![]() | ![]() |
Today there was again a not immediately understandable error in the Kubernetes cluster. I have an OKD (OpenShift) cluster 4.5 with 3 masters and 2 workers running here.
After a number of nodes became unavailable, I rebooted the entire cluster once. Unfortunately, the initiated reboot took a long time for some nodes. Therefore, I restarted individual nodes via hard reset without further ado.
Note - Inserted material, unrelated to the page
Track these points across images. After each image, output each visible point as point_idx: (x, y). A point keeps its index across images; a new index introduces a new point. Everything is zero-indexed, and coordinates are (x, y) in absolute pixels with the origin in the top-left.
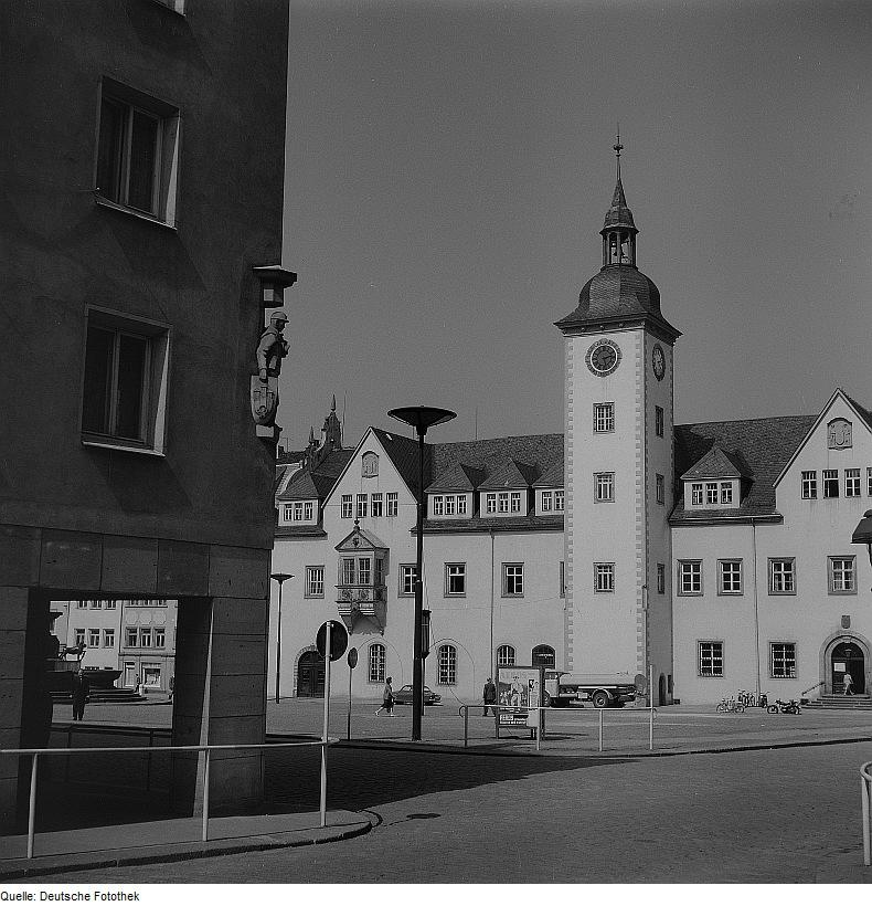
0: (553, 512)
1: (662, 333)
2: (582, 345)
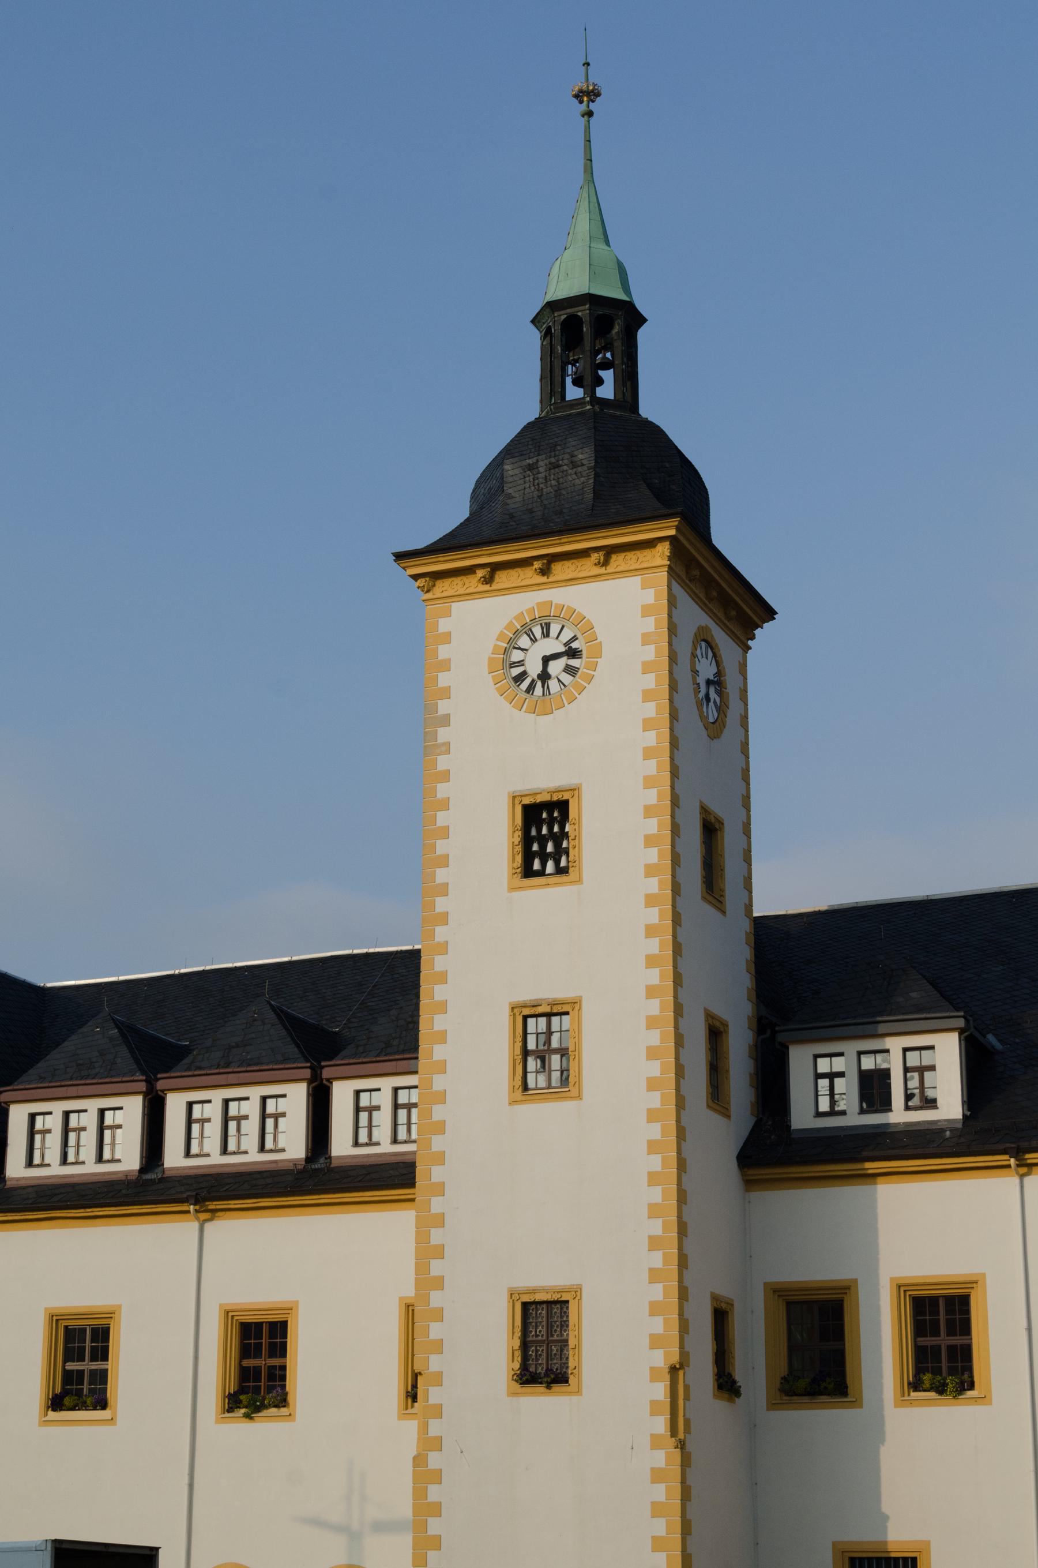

After all nodes were restarted and in „Ready“ status, one of the nodes could not start pods
So it was off to troubleshoot on the node and in the cluster. First, I look at which pods cannot be started:
oc get pod --all-namespaces -o wide
And see that all cannot be started on the same host. So look a little closer at the pod:
oc describe pod -n <namespacevompod> <podname>
And see here the following error:
Failed to create pod sandbox: rpc error: code = Unknown desc = error creating pod sandbox with name "XXXX": layer not known
That doesn’t get me much further now. So I go via SSH to the node. Here I check if all services are running
systemctl
And see that the service „nodeip-configuration.service“ is failed. So take a closer look here:
systemctl status nodeip-configuration.service
And here the following error message appears:
podman[11387]: Error: error creating container storage: layer not known
Now it is at least clearer which „layer“ is meant here. So it should be a storage layer. So I asked Google again and found an entry:
https://bugzilla.redhat.com/show_bug.cgi?id=1857224
Ok. Apparently the node took the hard reset badly and everything is no longer clean under „/var/lib/containers“. So I follow the recommendation:
systemctl stop kubelet
systemctl stop crio
rm -rf /var/lib/containers/
systemctl start crio
systemctl start kubelet
And voila, the pods on the node can start again!